Infiniroot Blog: We sometimes write, too.

Of course we cannot always share details about our work with customers, but nevertheless it is nice to show our technical achievements and share some of our implemented solutions.

Syslog-NG in container stopped working: No space left on device /dev

Published on August 25th 2020


A central syslog server, running syslog-ng in a LXC (system) container, stopped working. A quick check into the local syslog logs revealed that the file system seems to be full:

Aug 24 10:06:01 syslog syslog-ng[42]: Error suspend timeout has elapsed, attempting to write again; fd='26'
Aug 24 10:06:01 syslog syslog-ng[42]: I/O error occurred while writing; fd='26', error='No space left on device (28)'
Aug 24 10:06:01 syslog syslog-ng[42]: Suspending write operation because of an I/O error; fd='26', time_reopen='60'

Yet when checking the container's file system, there was still plenty of space available:

ckadm@syslog ~ $ df -h /
Filesystem            Type  Size  Used Avail Use% Mounted on
/dev/vgdata/syslog ext4  216G  192G   24G  90% /

ckadm@syslog ~ $ df -i /
Filesystem            Type Inodes IUsed IFree IUse% Mounted on
/dev/vgdata/syslog ext4    14M  100K   14M    1% /

But df revealed that another partition was fully used: /dev !

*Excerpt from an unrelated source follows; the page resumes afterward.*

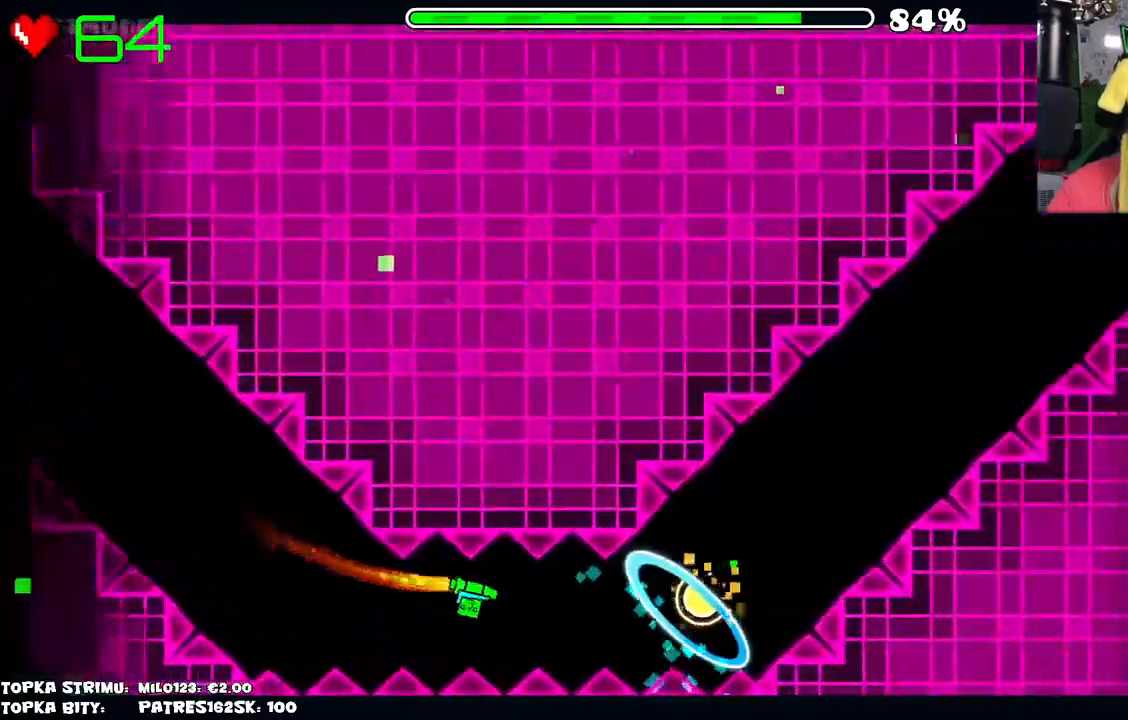
{"keys": [], "mouse": ["left"], "events": [[134, "mouse_left", "down"], [267, "mouse_left", "up"], [367, "mouse_left", "down"]]}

root@syslog ~ # df -h /dev
Filesystem     Type   Size  Used Avail Use% Mounted on
none           tmpfs  492K  492K     0 100% /dev

There are a couple of explanations why this happened.

What is /dev in a LXC container?

The partition /dev in a LXC container is (by default) automatically created when the container is started. From the documentation:

By default, lxc creates a few symbolic links (fd,stdin,stdout,stderr) in the container's /dev directory but does not automatically create device node entries. This allows the container's /dev to be set up as needed in the container rootfs. If lxc.autodev is set to 1, then after mounting the container's rootfs LXC will mount a fresh tmpfs under /dev (limited to 500K by default, unless defined in lxc.autodev.tmpfs.size) and fill in a minimal set of initial devices. This is generally required when starting a container containing a "systemd" based "init" but may be optional at other times.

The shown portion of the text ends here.